Please see the set-up instructions below for more information on how to install and run the workflow.

Pre-requirements

There is currently no LSF support yet in latest snakemake (v8). For LSF clusters (e.g. DKFZ), we recommend using snakemake v7.32.4 instead.

A conda system, e.g., conda, mamba or micromamba
Snakemake and a cluster-specific Snakemake configuration for batch-job submission (see instructions below).
- E.g., LSF or SLURM

We make use of pre-defined environment(s) which houses all software dependencies (workflow/envs/).
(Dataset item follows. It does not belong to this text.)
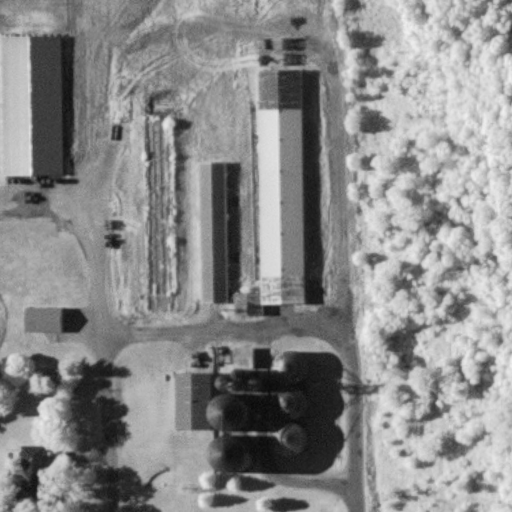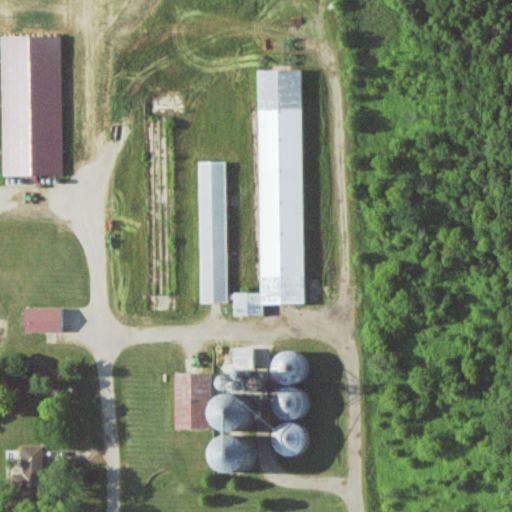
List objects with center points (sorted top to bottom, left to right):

These are installed automatically by Snakemake when running the workflow (--use-conda).

Set-up

Clone the repository:

git clone https://github.com/odomlab2/sci-rocket

Download and install snakemake (e.g. using conda or micromamba):

# This will install snakemake (7.32.4) + Python 3.11.7 into a new conda environment called 'snakemake'
micromamba create -c conda-forge -c bioconda -n snakemake snakemake==7.32.4 python==3.11.7 mamba
# Switch to the 'snakemake' environment
micromamba activate snakemake

Run the workflow:

cd workflow/
snakemake --use-conda --profile <profile_name> --configfile <path_config>

Useful Snakemake parameters:

-n: Perform dry-run (generate commands without executing).

-p: Print shell commands.

--notemp: Do not remove files flagged as temporary.

--rerun-incomplete: Rerun all jobs with missing output files.

Configuration

The workflow requires a configuration file (config.yaml) which can be copied from the example configuration file and adjusted to your needs.

Within the configuration file, the sample-sheet (path_samples) needs to be specified. This file contains the sample names and paths to the raw sequencing data (BCL or FASTQ).